You can watch the webinar here.
The slides used by the speakers are available here.
During the session a number of links and documents were shared via the chat function.
- Aisha’s article is available here.
- Oona Brooks shared the Scottish guidance on pre-trial therapy.
- Oona Brooks also shared this research on survivors’ journeys through the Scottish CJS.
- Betsy Stanko shared this link to a number of projects to use data on crime and justice here.
- Emma Small share the JUSTICE report on sexual offences here.
- Ngozi Anyadike-Danes requested a link to the national rape working group – there is no public website for this, but the Rape Monitoring Group does have a data dashboard.
While most of the questions raised in the chat were discussed at the time, we noticed that we didn’t get a chance to respond to a couple of questions on the Rape Review:
- Are survivors involved in the review process? Not directly – there is a panel of stakeholders the feeds into the main review panel, which includes Rape Crisis and other specialist services.
- However, this stakeholder panel has been under utilised and there has been no attempt to gather evidence from survivors directly.
- Join the VAWGRN in September for another panel session with IMKAAN and the EVAW Coalition, where they will discuss their shadow report with other victim-survivor organisations.

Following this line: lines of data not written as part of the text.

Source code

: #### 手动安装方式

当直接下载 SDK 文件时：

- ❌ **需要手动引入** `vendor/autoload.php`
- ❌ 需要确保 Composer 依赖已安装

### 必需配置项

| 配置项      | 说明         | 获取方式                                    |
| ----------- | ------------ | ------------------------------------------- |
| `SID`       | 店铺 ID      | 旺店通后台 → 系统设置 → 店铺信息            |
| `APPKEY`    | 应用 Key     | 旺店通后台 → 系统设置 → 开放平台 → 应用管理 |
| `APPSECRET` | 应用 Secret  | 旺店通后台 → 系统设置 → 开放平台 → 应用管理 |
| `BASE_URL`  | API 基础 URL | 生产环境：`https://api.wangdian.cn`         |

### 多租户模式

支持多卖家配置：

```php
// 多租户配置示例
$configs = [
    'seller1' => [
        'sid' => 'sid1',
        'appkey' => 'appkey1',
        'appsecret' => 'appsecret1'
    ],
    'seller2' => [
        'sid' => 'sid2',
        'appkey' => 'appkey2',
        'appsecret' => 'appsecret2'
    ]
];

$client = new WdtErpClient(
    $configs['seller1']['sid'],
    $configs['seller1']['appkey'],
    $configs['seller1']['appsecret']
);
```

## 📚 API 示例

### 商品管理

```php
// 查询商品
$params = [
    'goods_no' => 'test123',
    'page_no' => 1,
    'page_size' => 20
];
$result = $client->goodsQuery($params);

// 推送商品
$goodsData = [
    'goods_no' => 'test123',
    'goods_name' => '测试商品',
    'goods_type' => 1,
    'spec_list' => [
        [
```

- The Victims Commissioner is also running a survey for survivors which will then be submitted to the Review panel – you can take part here.

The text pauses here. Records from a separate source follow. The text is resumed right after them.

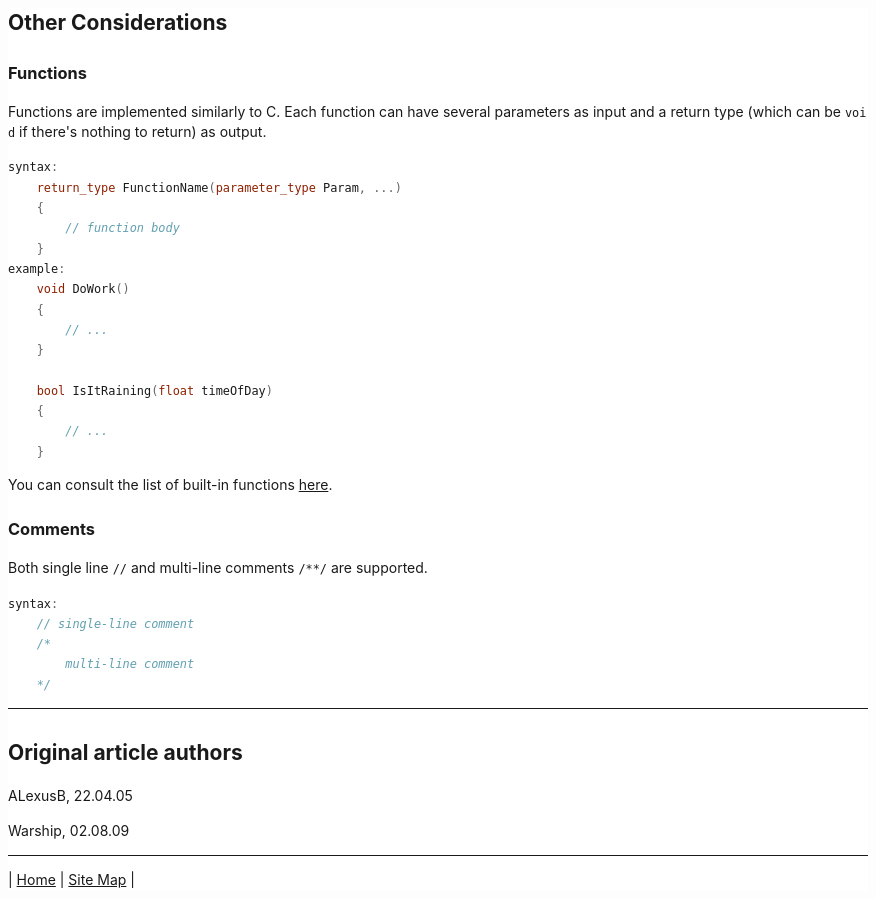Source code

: ## Other Considerations

### Functions

Functions are implemented similarly to C. Each function can have several parameters as input and a return type (which can be `void` if there's nothing to return) as output.

``` C++
syntax: 
    return_type FunctionName(parameter_type Param, ...) 
    {
        // function body
    }    
example:
    void DoWork() 
    {
        // ...
    }
    
    bool IsItRaining(float timeOfDay)
    {
        // ... 
    }

```
You can consult the list of built-in functions [here](0003-scripting-functions.md).

### Comments

Both single line `//` and multi-line comments `/**/` are supported.

``` C++
syntax: 
    // single-line comment
    /* 
        multi-line comment
    */
```


--- 

## Original article authors

ALexusB, 22.04.05

Warship, 02.08.09


---

| [Home](../index.md) | [Site Map](../site-map.md) |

- How do we make sure the Rape Review leads to change, as there have been so many in the past? The advice from our panel members was that it will take sheer determination and passion from all of us to push for this opportunity to make real change. The media interest in rape and the CJS at the moment will help with this, but it is largely going to be about an effort from all angles to push for accountability on the recommendations and subsequent implementation plans.